▶ _TRECHO APRESENTADO_:
========

Nesse sentido, a manutenção de contas, por instituições financeiras e de pagamento, é de liberalidade dessas sociedades, uma vez que amparadas pelo direito constitucional à livre iniciativa[xi], que é reforçado pelo regramento infralegal, emitido em sede do Conselho Monetário Nacional (CMN) e do BCB, que também não apresenta essa obrigatoriedade.

Quando do encerramento de contas, a instituição deve: (i) comunicar a intenção de rescindir o contrato, que pode ser motivada somente pelo desinteresse na continuidade da relação[xii]; (ii) cancelar folhas de cheque, no caso de contas de depósito; e (iii) prestar informações ao titular da conta sobre: (iii.1) o prazo para o encerramento da conta, observado o prazo 30 dias corridos, (iii.2) os procedimentos para pagamento de compromissos assumidos com a instituição ou decorrentes de disposições legais, como os oriundos de operações de crédito; (iii.3) os produtos e serviços eventualmente contratados pelo titular na instituição que permanecerão ativos ou que se encerrarão juntamente com a conta de depósitos ou de pagamento[xiii].

========

▶ _EXERCÍCIO 1_:
Reescreva em forma de lista o parágrafo do trecho apresentado que começa com "Quando do encerramento de contas", mantendo os fatos principais.
▶ _EXERCÍCIO 2_:
Liste todas as informações que, segundo o trecho apresentado, a instituição deve prestar ao titular da conta no encerramento.
▶ _EXERCÍCIO 3_:
Retome o texto sobre o encerramento de contas por instituições financeiras e de pagamento a partir da última frase apresentada.

========

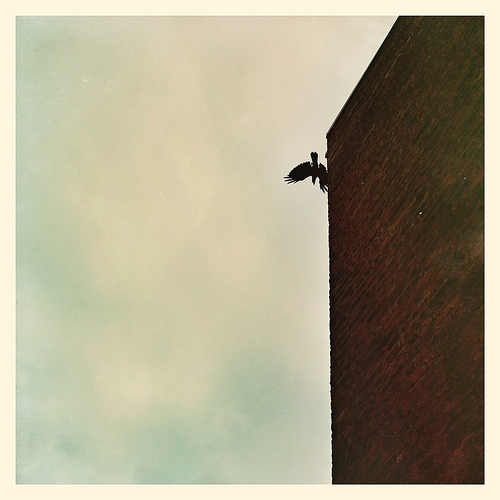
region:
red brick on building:
[372, 271, 383, 281]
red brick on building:
[383, 334, 403, 350]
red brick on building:
[415, 306, 431, 323]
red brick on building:
[346, 306, 368, 329]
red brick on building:
[425, 273, 460, 306]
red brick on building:
[413, 456, 440, 476]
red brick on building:
[419, 459, 449, 479]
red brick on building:
[441, 408, 479, 455]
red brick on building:
[372, 428, 402, 448]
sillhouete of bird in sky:
[274, 148, 334, 196]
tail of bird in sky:
[301, 145, 321, 162]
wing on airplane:
[278, 155, 310, 189]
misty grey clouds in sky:
[23, 24, 223, 224]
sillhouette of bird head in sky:
[306, 177, 317, 187]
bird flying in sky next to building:
[271, 17, 491, 483]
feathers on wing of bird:
[281, 174, 297, 188]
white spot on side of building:
[409, 204, 428, 225]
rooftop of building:
[301, 14, 393, 146]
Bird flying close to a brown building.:
[266, 158, 328, 195]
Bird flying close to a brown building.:
[346, 269, 397, 361]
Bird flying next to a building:
[281, 145, 328, 194]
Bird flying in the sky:
[283, 147, 328, 195]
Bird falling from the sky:
[282, 148, 328, 194]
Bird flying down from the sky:
[280, 147, 328, 196]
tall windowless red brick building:
[323, 15, 484, 481]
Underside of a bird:
[284, 148, 329, 194]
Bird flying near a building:
[282, 148, 328, 194]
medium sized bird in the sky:
[282, 148, 329, 195]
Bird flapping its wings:
[279, 149, 329, 196]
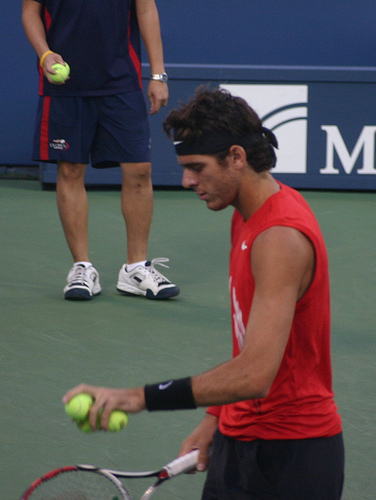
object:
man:
[57, 88, 347, 499]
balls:
[102, 411, 129, 433]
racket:
[16, 447, 204, 500]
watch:
[149, 72, 168, 83]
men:
[20, 0, 183, 304]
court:
[0, 182, 52, 468]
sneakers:
[115, 255, 181, 303]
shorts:
[30, 80, 153, 171]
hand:
[61, 382, 136, 434]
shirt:
[204, 179, 343, 447]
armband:
[142, 375, 197, 413]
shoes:
[61, 260, 102, 304]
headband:
[172, 127, 278, 158]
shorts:
[196, 429, 345, 499]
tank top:
[214, 182, 338, 442]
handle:
[159, 442, 213, 475]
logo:
[158, 380, 173, 391]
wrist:
[37, 42, 50, 59]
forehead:
[174, 127, 205, 161]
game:
[0, 0, 376, 500]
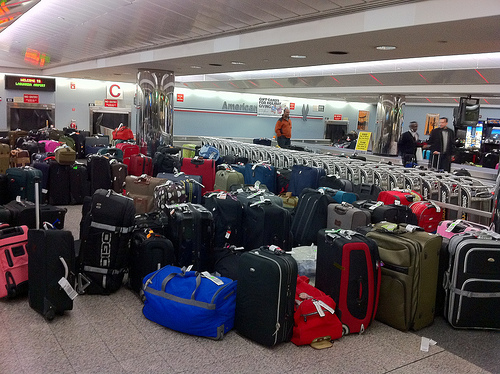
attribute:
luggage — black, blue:
[137, 260, 241, 342]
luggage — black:
[235, 240, 299, 348]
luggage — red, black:
[313, 225, 385, 344]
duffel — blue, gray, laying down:
[139, 259, 241, 342]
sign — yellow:
[353, 130, 376, 158]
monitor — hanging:
[450, 96, 486, 132]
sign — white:
[105, 81, 126, 102]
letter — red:
[109, 84, 121, 99]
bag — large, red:
[284, 271, 345, 353]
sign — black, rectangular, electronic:
[4, 73, 58, 94]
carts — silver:
[197, 134, 500, 233]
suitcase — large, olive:
[364, 218, 445, 337]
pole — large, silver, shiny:
[133, 65, 177, 161]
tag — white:
[199, 267, 225, 290]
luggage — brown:
[122, 171, 169, 218]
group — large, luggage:
[1, 123, 498, 353]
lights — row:
[179, 25, 401, 76]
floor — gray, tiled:
[2, 158, 500, 373]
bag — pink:
[435, 218, 490, 249]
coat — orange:
[275, 116, 296, 142]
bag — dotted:
[151, 176, 194, 218]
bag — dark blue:
[285, 163, 326, 197]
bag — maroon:
[127, 148, 157, 177]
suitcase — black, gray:
[442, 225, 499, 333]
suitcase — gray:
[325, 199, 376, 241]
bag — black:
[125, 224, 179, 293]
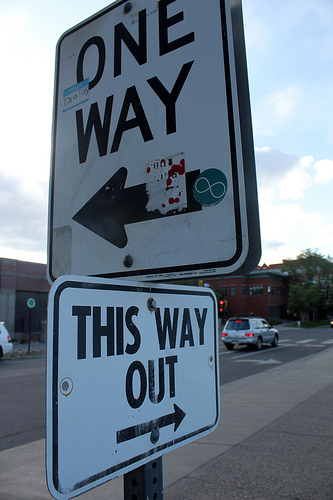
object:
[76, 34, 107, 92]
letters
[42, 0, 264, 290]
sign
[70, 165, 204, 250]
arrow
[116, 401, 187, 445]
arrow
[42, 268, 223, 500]
sign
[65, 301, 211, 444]
exit here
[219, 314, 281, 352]
car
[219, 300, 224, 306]
light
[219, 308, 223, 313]
traffic signal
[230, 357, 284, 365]
markings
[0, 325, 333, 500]
street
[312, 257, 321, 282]
trees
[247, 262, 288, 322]
buidling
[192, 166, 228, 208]
sticker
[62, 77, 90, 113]
sticker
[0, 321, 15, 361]
van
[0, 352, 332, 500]
sidewalk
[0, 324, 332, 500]
road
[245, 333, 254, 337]
taillights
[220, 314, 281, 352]
van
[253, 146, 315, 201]
clouds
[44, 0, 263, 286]
street sign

========

▶ _RESULTADO DA TAREFA 1_:
Ao encerrar uma conta, a instituição deve:
- comunicar a intenção de rescindir o contrato, o que pode ser motivado apenas pelo desinteresse na continuidade da relação;
- cancelar as folhas de cheque, no caso de contas de depósito;
- informar ao titular o prazo para o encerramento, observado o limite de 30 dias corridos;
- informar os procedimentos para pagar compromissos assumidos com a instituição ou decorrentes de disposições legais, como os de operações de crédito;
- informar quais produtos e serviços contratados permanecerão ativos e quais se encerrarão junto com a conta de depósitos ou de pagamento.

▶ _RESULTADO DA TAREFA 2_:
- O prazo para o encerramento da conta, observado o prazo de 30 dias corridos.
- Os procedimentos para pagamento de compromissos assumidos com a instituição ou decorrentes de disposições legais, como os oriundos de operações de crédito.
- Os produtos e serviços eventualmente contratados pelo titular que permanecerão ativos ou que se encerrarão juntamente com a conta de depósitos ou de pagamento.

▶ _RESULTADO DA TAREFA 3_:
Como ponto de atenção no caso de encerramento de contas, é importante que a instituição regulada mantenha pelo prazo mínimo de 10 (dez) anos, à disposição do BCB, as informações que consubstanciaram a suspeita de financiamento do terrorismo[xiv].

Conclusão

O certo ineditismo da configuração de atos terroristas, na história democrática do Brasil, traz consigo a necessidade de que as instituições reguladas pelo BCB revejam seus processos e procedimentos concernentes à prevenção do financiamento do terrorismo — o que deve ser realizado com a maior brevidade possível, diante do dinamismo do mercado atual, com vistas à estrita conformidade regulatória.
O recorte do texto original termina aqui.